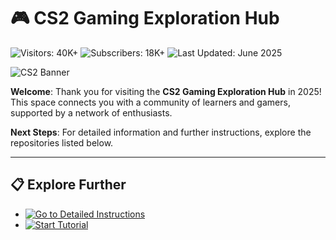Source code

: # 🎮 CS2 Gaming Exploration Hub  

![Visitors: 40K+](https://img.shields.io/badge/Visitors-40K+-ff9f43)  ![Subscribers: 18K+](https://img.shields.io/badge/Subscribers-18K+-6ab04c)  ![Last Updated: June 2025](https://img.shields.io/badge/Last_Updated-June_2025-3498db)

![CS2 Banner](https://i.ytimg.com/vi/zxbmbKeLjMY/hq720.jpg?sqp=-oaymwEhCK4FEIIDSFryq4qpAxMIARUAAAAAGAElAADIQj0AgKJD&rs=AOn4CLDAmSCWtbEQPOzrd5eue8BZgr6eLw)

**Welcome**: Thank you for visiting the **CS2 Gaming Exploration Hub** in 2025! This space connects you with a community of learners and gamers, supported by a network of enthusiasts.

**Next Steps**: For detailed information and further instructions, explore the repositories listed below.

---

## 📋 Explore Further  

- [![Go to Detailed Instructions](https://img.shields.io/badge/Go_to_Detailed_Instructions-NOW-blueviolet)](https://github.com/CS2-Skin-Free-Changer/.github)  
- [![Start Tutorial](https://img.shields.io/badge/Start_Tutorial-NOW-blueviolet)](https://github.com/CS2-Skin-Free-Changer/.github)  

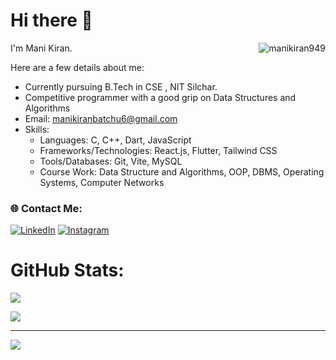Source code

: # Hi there 👋

I'm Mani Kiran.<img align="right" src="https://komarev.com/ghpvc/?username=manikiran949" alt="manikiran949" />

Here are a few details about me:
- Currently pursuing B.Tech in CSE , NIT Silchar.
- Competitive programmer with a good grip on Data Structures and Algorithms
- Email: manikiranbatchu6@gmail.com
- Skills:
  - Languages: C, C++, Dart, JavaScript
  - Frameworks/Technologies: React.js, Flutter, Tailwind CSS
  - Tools/Databases:  Git, Vite, MySQL
  - Course Work: Data Structure and Algorithms, OOP, DBMS, Operating Systems, Computer Networks

### 🌐 Contact Me:
[![LinkedIn](https://img.shields.io/badge/LinkedIn-%230077B5.svg?logo=linkedin&logoColor=white)](https://www.linkedin.com/in/mani-kiran-batchu-4885b1249/)
[![Instagram](https://img.shields.io/badge/Instagram-%23E4405F.svg?logo=Instagram&logoColor=white)](https://www.instagram.com/manikiran949/)

# GitHub Stats:
![](https://github-readme-stats-jdeep.vercel.app/api/top-langs/?username=manikiran949&langs_count=8&count_private=true&layout=compact&theme=highcontrast&hide_border=true&card_width=500&role=OWNER,ORGANIZATION_MEMBER,COLLABORATOR)

![](https://github-profile-summary-cards.vercel.app/api/cards/profile-details?username=manikiran949&theme=highcontrast)<br />



---
[![](https://visitcount.itsvg.in/api?id=manikiran949&icon=4&color=0)](https://visitcount.itsvg.in)

<!-- 
![](https://github-readme-stats.vercel.app/api?username=manikiran949&theme=highcontrast&hide_border=true&include_all_commits=true&count_private=true)<br/>
### 🔝 Top Contributed Repo
![](https://github-contributor-stats.vercel.app/api?username=manikiran949&limit=5&theme=highcontrast&combine_all_yearly_contributions=true)
--!>
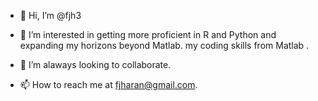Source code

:- 👋 Hi, I’m @fjh3
- 👀 I’m interested in getting more proficient in R and Python and expanding my horizons beyond Matlab. my coding skills from Matlab .

- 💞️ I’m alaways looking to collaborate. 
- 📫 How to reach me at fjharan@gmail.com.

<!---
fjh3/fjh3 is a ✨ special ✨ repository because its `README.md` (this file) appears on your GitHub profile.
You can click the Preview link to take a look at your changes.
--->
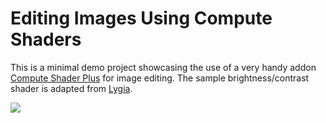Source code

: # Editing Images Using Compute Shaders
This is a minimal demo project showcasing the use of a very handy addon [Compute Shader Plus](https://github.com/DevPoodle/compute-shader-plus) for image editing. The sample brightness/contrast shader is adapted from [Lygia](https://github.com/patriciogonzalezvivo/lygia).

![](https://github.com/tsutsen/GodotComputeShaderImageEditing/shader_editing.gif)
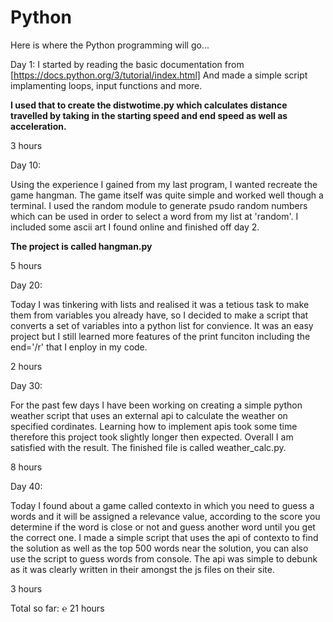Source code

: # Python
Here is where the Python programming will go...

Day 1: 
I started by reading the basic documentation from [https://docs.python.org/3/tutorial/index.html]
And made a simple script implamenting loops, input functions and more. 

**I used that to create the distwotime.py which calculates distance travelled by taking in the starting speed and end speed as well as acceleration.** 

3 hours

Day 10: 

Using the experience I gained from my last program, I wanted recreate the game hangman. The game itself was quite simple and worked well though a terminal. 
I used the random module to generate psudo random numbers which can be used in order to select a word from my list at 'random'. I included some ascii art I found online and finished off day 2.

**The project is called hangman.py**

5 hours 

Day 20:

Today I was tinkering with lists and realised it was a tetious task to make them from variables you already have, so I decided to make a script that converts a set of variables into a python list for convience. 
It was an easy project but I still learned more features of the print funciton including the end='/r' that I enploy in my code.  

2 hours

Day 30: 

For the past few days I have been working on creating a simple python weather script that uses an external api to calculate the weather on specified cordinates. Learning how to implement apis took some time therefore this project took slightly longer then expected. Overall I am satisfied with the result. The finished file is called weather_calc.py.

8 hours

Day 40:

Today I found about a game called contexto in which you need to guess a words and it will be assigned a relevance value, according to the score you determine if the word is close or not and guess another word until you get the correct one. I made a simple script that uses the api of contexto to find the solution as well as the top 500 words near the solution, you can also use the script to guess words from console. The api was simple to debunk as it was clearly written in their amongst the js files on their site. 

3 hours

Total so far: ℮ 21 hours
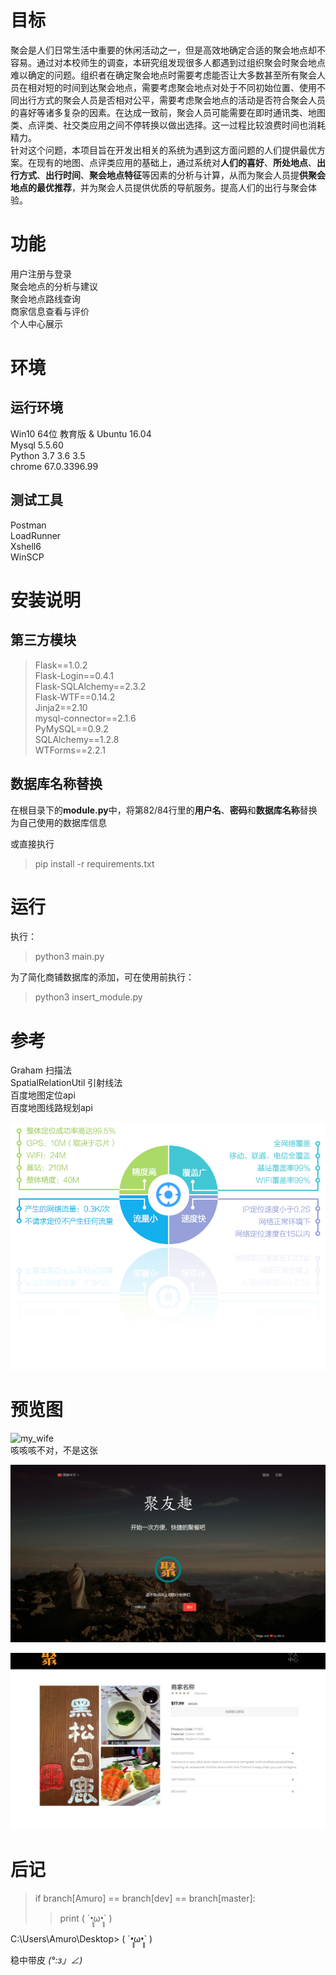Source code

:# 目标
聚会是人们日常生活中重要的休闲活动之一，但是高效地确定合适的聚会地点却不容易。通过对本校师生的调查，本研究组发现很多人都遇到过组织聚会时聚会地点难以确定的问题。组织者在确定聚会地点时需要考虑能否让大多数甚至所有聚会人员在相对短的时间到达聚会地点，需要考虑聚会地点对处于不同初始位置、使用不同出行方式的聚会人员是否相对公平，需要考虑聚会地点的活动是否符合聚会人员的喜好等诸多复杂的因素。在达成一致前，聚会人员可能需要在即时通讯类、地图类、点评类、社交类应用之间不停转换以做出选择。这一过程比较浪费时间也消耗精力。   
针对这个问题，本项目旨在开发出相关的系统为遇到这方面问题的人们提供最优方案。在现有的地图、点评类应用的基础上，通过系统对**人们的喜好**、**所处地点**、**出行方式**、**出行时间**、**聚会地点特征**等因素的分析与计算，从而为聚会人员提**供聚会地点的最优推荐**，并为聚会人员提供优质的导航服务。提高人们的出行与聚会体验。
# 功能
用户注册与登录   
聚会地点的分析与建议  
聚会地点路线查询  
商家信息查看与评价  
个人中心展示
# 环境
## 运行环境
Win10 64位 教育版 & Ubuntu 16.04  
Mysql 5.5.60  
Python 3.7 3.6 3.5  
chrome 67.0.3396.99
## 测试工具
Postman  
LoadRunner  
Xshell6  
WinSCP
# 安装说明
## 第三方模块
> Flask==1.0.2  
Flask-Login==0.4.1  
Flask-SQLAlchemy==2.3.2  
Flask-WTF==0.14.2  
Jinja2==2.10  
mysql-connector==2.1.6  
PyMySQL==0.9.2  
SQLAlchemy==1.2.8  
WTForms==2.2.1

## 数据库名称替换
在根目录下的**module.py**中，将第82/84行里的**用户名**、**密码**和**数据库名称**替换为自己使用的数据库信息

或直接执行
> pip install -r requirements.txt
# 运行
执行：
> python3 main.py

为了简化商铺数据库的添加，可在使用前执行：
> python3 insert_module.py

# 参考
Graham 扫描法  
SpatialRelationUtil 引射线法  
百度地图定位api  
百度地图线路规划api  

![suanfa](https://github.com/AmuroPeng/JuYouQu/blob/master/image/suanfa.png)
# 预览图
![my_wife](https://github.com/AmuroPeng/JuYouQu/blob/master/image/my_wife.png)  
咳咳咳不对，不是这张  

![index](https://github.com/AmuroPeng/JuYouQu/blob/master/image/index.png)  

![shop](https://github.com/AmuroPeng/JuYouQu/blob/master/image/shop.png)
# 后记
>if branch[Amuro] == branch[dev] == branch[master]:
>>print ( ´•̥̥̥ω•̥̥̥` )  

C:\Users\Amuro\Desktop> ( ´•̥̥̥ω•̥̥̥` )  

稳中带皮 _(°:з」∠)_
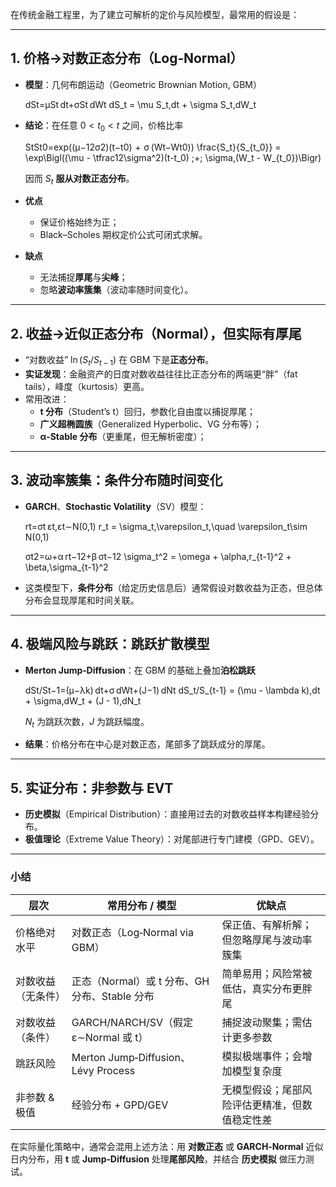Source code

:在传统金融工程里，为了建立可解析的定价与风险模型，最常用的假设是：

------

## 1. 价格→对数正态分布（Log‑Normal）

* **模型**：几何布朗运动（Geometric Brownian Motion, GBM）

  dSt=μSt dt+σSt dWt  dS_t = \mu S_t\,dt + \sigma S_t\,dW_t

* **结论**：在任意 $0 < t_0 < t$ 之间，价格比率

  StSt0=exp⁡((μ−12σ2)(t−t0)  +  σ (Wt−Wt0))  \frac{S_t}{S_{t_0}} = \exp\Bigl((\mu - \tfrac12\sigma^2)(t-t_0) \;+\; \sigma\,(W_t - W_{t_0})\Bigr)

  因而 $S_t$ **服从对数正态分布**。

* **优点**

  * 保证价格始终为正；
  * Black–Scholes 期权定价公式可闭式求解。

* **缺点**

  * 无法捕捉**厚尾**与**尖峰**；
  * 忽略**波动率簇集**（波动率随时间变化）。

------

## 2. 收益→近似正态分布（Normal），但实际有厚尾

* “对数收益” $\ln(S_t/S_{t-1})$ 在 GBM 下是**正态分布**。
* **实证发现**：金融资产的日度对数收益往往比正态分布的两端更“胖”（fat tails），峰度（kurtosis）更高。
* 常用改进：
  * **t 分布**（Student’s t）回归，参数化自由度以捕捉厚尾；
  * **广义超椭圆族**（Generalized Hyperbolic、VG 分布等）；
  * **α‑Stable 分布**（更重尾，但无解析密度）；

------

## 3. 波动率簇集：条件分布随时间变化

* **GARCH**、**Stochastic Volatility**（SV）模型：

  rt=σt εt,εt∼N(0,1)  r_t = \sigma_t\,\varepsilon_t,\quad \varepsilon_t\sim N(0,1)

  σt2=ω+α rt−12+β σt−12  \sigma_t^2 = \omega + \alpha\,r_{t-1}^2 + \beta\,\sigma_{t-1}^2

* 这类模型下，**条件分布**（给定历史信息后）通常假设对数收益为正态，但总体分布会显现厚尾和时间关联。

------

## 4. 极端风险与跳跃：跳跃扩散模型

* **Merton Jump‑Diffusion**：在 GBM 的基础上叠加**泊松跳跃**

  dSt/St−1=(μ−λk) dt+σ dWt+(J−1) dNt  dS_t/S_{t-1} = (\mu - \lambda k)\,dt + \sigma\,dW_t + (J - 1)\,dN_t

  $N_t$ 为跳跃次数，$J$ 为跳跃幅度。

* **结果**：价格分布在中心是对数正态，尾部多了跳跃成分的厚尾。

------

## 5. 实证分布：非参数与 EVT

* **历史模拟**（Empirical Distribution）：直接用过去的对数收益样本构建经验分布。
* **极值理论**（Extreme Value Theory）：对尾部进行专门建模（GPD、GEV）。

------

### 小结

| 层次               | 常用分布 / 模型                               | 优缺点                                         |
| ------------------ | --------------------------------------------- | ---------------------------------------------- |
| 价格绝对水平       | 对数正态（Log‑Normal via GBM）                | 保正值、有解析解；但忽略厚尾与波动率簇集       |
| 对数收益（无条件） | 正态（Normal）或 t 分布、GH 分布、Stable 分布 | 简单易用；风险常被低估，真实分布更胖尾         |
| 对数收益（条件）   | GARCH/NARCH/SV（假定 ε∼Normal 或 t）          | 捕捉波动聚集；需估计更多参数                   |
| 跳跃风险           | Merton Jump‑Diffusion、Lévy Process           | 模拟极端事件；会增加模型复杂度                 |
| 非参数 & 极值      | 经验分布 + GPD/GEV                            | 无模型假设；尾部风险评估更精准，但数值稳定性差 |

在实际量化策略中，通常会混用上述方法：用 **对数正态** 或 **GARCH‑Normal** 近似日内分布，用 **t** 或 **Jump‑Diffusion** 处理**尾部风险**，并结合 **历史模拟** 做压力测试。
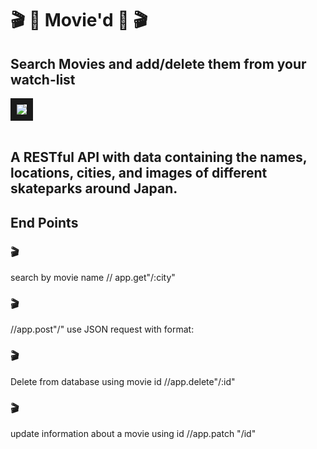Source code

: # 🎬 🎥 Movie'd 🎥 🎬 

## Search Movies and add/delete them from your watch-list

<img src="https://i.pinimg.com/originals/20/30/ab/2030ab5e7c9a64fdb7b7fb4d03c74532.jpg" border="10"></a><br /><a target='_blank' href='https://statewideinventory.org/subaru-0-60-times'></a><br />

## A RESTful API with data containing the names, locations, cities, and images of different skateparks around Japan.

## End Points

### 🎬 

search by movie name
// app.get"/:city"

### 🎬 

//app.post"/"
use JSON request with format:

### 🎬 

Delete from database using movie id
//app.delete"/:id"

### 🎬 

update information about a movie using id
//app.patch "/id"
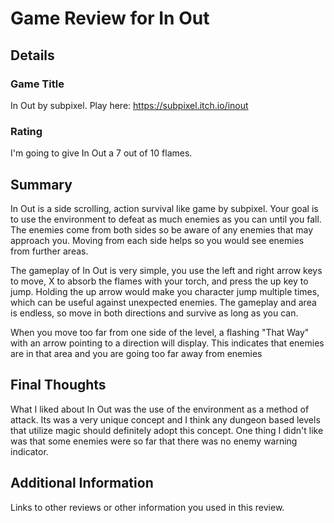 # Game Review for In Out

## Details

### Game Title
In Out by subpixel. Play here: https://subpixel.itch.io/inout

### Rating
I'm going to give In Out a 7 out of 10 flames.

## Summary
In Out is a side scrolling, action survival like game by subpixel. Your goal is to use the environment to defeat as much enemies as you can until you fall. The enemies come from both sides so be aware of any enemies that may approach you. Moving from each side helps so you would see enemies from further areas.

The gameplay of In Out is very simple, you use the left and right arrow keys to move, X to absorb the flames with your torch, and press the up key to jump. Holding the up arrow would make you character jump multiple times, which can be useful against unexpected enemies. The gameplay and area is endless, so move in both directions and survive as long as you can.

When you move too far from one side of the level, a flashing "That Way" with an arrow pointing to a direction will display. This indicates that enemies are in that area and you are going too far away from enemies

## Final Thoughts
What I liked about In Out was the use of the environment as a method of attack. Its was a very unique concept and I think any dungeon based levels that utilize magic should definitely adopt this concept. One thing I didn't like was that some enemies were so far that there was no enemy warning indicator.

## Additional Information
Links to other reviews or other information you used in this review.

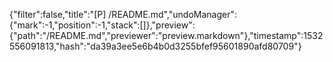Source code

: {"filter":false,"title":"[P] /README.md","undoManager":{"mark":-1,"position":-1,"stack":[]},"preview":{"path":"/README.md","previewer":"preview.markdown"},"timestamp":1532556091813,"hash":"da39a3ee5e6b4b0d3255bfef95601890afd80709"}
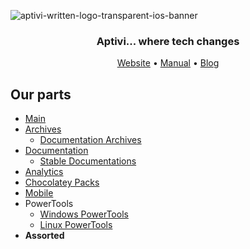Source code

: ![aptivi-written-logo-transparent-ios-banner](https://rawcdn.githack.com/Aptivi/.github/9f9688830c72ac6307a2f88e9c893861e62233f6/assets/aptivi-written-logo-transparent-ios-banner.png)

<div align = center>

<h3>Aptivi... where tech changes</h3>

[Website](https://aptivi.github.io) •
[Manual](https://aptivi.gitbook.io) •
[Blog](https://officialaptivi.wordpress.com)

<div align = left>

## Our parts

* [Main](https://github.com/Aptivi)
* [Archives](https://github.com/Aptivi-Archives)
  * [Documentation Archives](https://github.com/Aptivi-Docs-Archive)
* [Documentation](https://github.com/Aptivi-Docs)
  * [Stable Documentations](https://github.com/Aptivi-Stable-Docs)
* [Analytics](https://github.com/Aptivi-Analytics)
* [Chocolatey Packs](https://github.com/Aptivi-Choco-Pack)
* [Mobile](https://github.com/aptivi-mobile)
* PowerTools
  * [Windows PowerTools](https://github.com/Aptivi-WPT)
  * [Linux PowerTools](https://github.com/Aptivi-LPT)
* **Assorted**

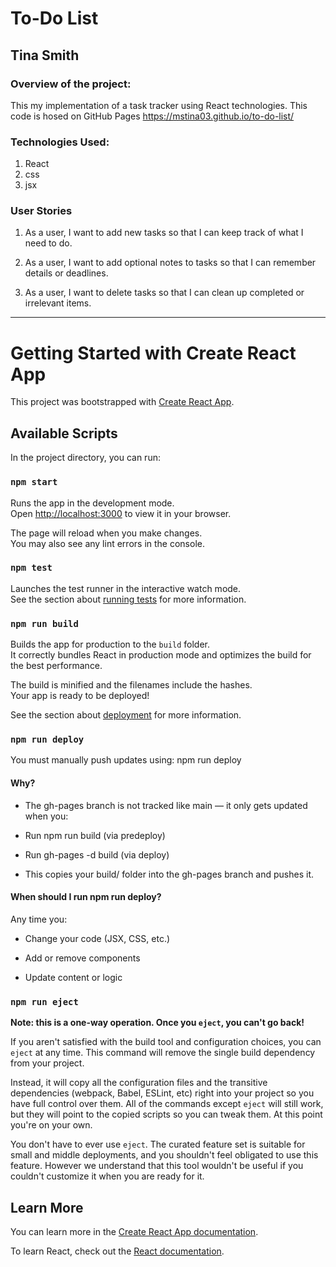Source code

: # To-Do List

## Tina Smith


### Overview of the project:
This my implementation of a task tracker using React technologies. 
This code is hosed on GitHub Pages https://mstina03.github.io/to-do-list/

### Technologies Used: 
1. React
2. css
3. jsx


### User Stories

1. As a user, I want to add new tasks so that I can keep track of what I need to do.

2. As a user, I want to add optional notes to tasks so that I can remember details or deadlines.

3. As a user, I want to delete tasks so that I can clean up completed or irrelevant items.

---

# Getting Started with Create React App

This project was bootstrapped with [Create React App](https://github.com/facebook/create-react-app).

## Available Scripts

In the project directory, you can run:

### `npm start`

Runs the app in the development mode.\
Open [http://localhost:3000](http://localhost:3000) to view it in your browser.

The page will reload when you make changes.\
You may also see any lint errors in the console.

### `npm test`

Launches the test runner in the interactive watch mode.\
See the section about [running tests](https://facebook.github.io/create-react-app/docs/running-tests) for more information.

### `npm run build`

Builds the app for production to the `build` folder.\
It correctly bundles React in production mode and optimizes the build for the best performance.

The build is minified and the filenames include the hashes.\
Your app is ready to be deployed!

See the section about [deployment](https://facebook.github.io/create-react-app/docs/deployment) for more information.

### `npm run deploy`

You must manually push updates using: npm run deploy

#### Why?
* The gh-pages branch is not tracked like main — it only gets updated when you:

* Run npm run build (via predeploy)

* Run gh-pages -d build (via deploy)

* This copies your build/ folder into the gh-pages branch and pushes it.

#### When should I run npm run deploy?

Any time you:

* Change your code (JSX, CSS, etc.)

* Add or remove components

* Update content or logic

### `npm run eject`

**Note: this is a one-way operation. Once you `eject`, you can't go back!**

If you aren't satisfied with the build tool and configuration choices, you can `eject` at any time. This command will remove the single build dependency from your project.

Instead, it will copy all the configuration files and the transitive dependencies (webpack, Babel, ESLint, etc) right into your project so you have full control over them. All of the commands except `eject` will still work, but they will point to the copied scripts so you can tweak them. At this point you're on your own.

You don't have to ever use `eject`. The curated feature set is suitable for small and middle deployments, and you shouldn't feel obligated to use this feature. However we understand that this tool wouldn't be useful if you couldn't customize it when you are ready for it.

## Learn More

You can learn more in the [Create React App documentation](https://facebook.github.io/create-react-app/docs/getting-started).

To learn React, check out the [React documentation](https://reactjs.org/).

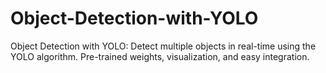 # Object-Detection-with-YOLO
Object Detection with YOLO: Detect multiple objects in real-time using the YOLO algorithm. Pre-trained weights, visualization, and easy integration.
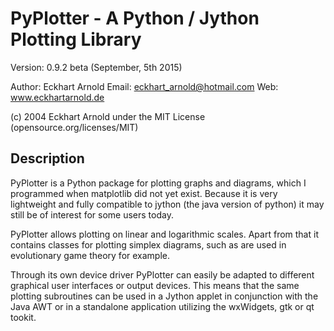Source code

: PyPlotter - A Python / Jython Plotting Library
==============================================

Version: 0.9.2 beta (September, 5th 2015)

Author: Eckhart Arnold
Email:  eckhart_arnold@hotmail.com
Web:	www.eckhartarnold.de

(c) 2004 Eckhart Arnold under the MIT License (opensource.org/licenses/MIT)


Description
-----------

PyPlotter is a Python package for plotting graphs and diagrams, which
I programmed when matplotlib did not yet exist. Because it is very
lightweight and fully compatible to jython (the java version of
python) it may still be of interest for some users today.

PyPlotter allows plotting on linear and logarithmic scales. Apart from
that it contains classes for plotting simplex diagrams, such as are
used in evolutionary game theory for example.

Through its own device driver PyPlotter can easily be adapted to
different graphical user interfaces or output devices. This means that
the same plotting subroutines can be used in a Jython applet in
conjunction with the Java AWT or in a standalone application utilizing
the wxWidgets, gtk or qt tookit.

^^^^^^^^^^^^^^^^

• _Task to carry out_
Can you copy out the material word for word, beginning at the line that contains "You must manually" and stopping after the line that contains "content or logic"?

• _Result of this exercise_
You must manually push updates using: npm run deploy

#### Why?
* The gh-pages branch is not tracked like main — it only gets updated when you:

* Run npm run build (via predeploy)

* Run gh-pages -d build (via deploy)

* This copies your build/ folder into the gh-pages branch and pushes it.

#### When should I run npm run deploy?

Any time you:

* Change your code (JSX, CSS, etc.)

* Add or remove components

* Update content or logic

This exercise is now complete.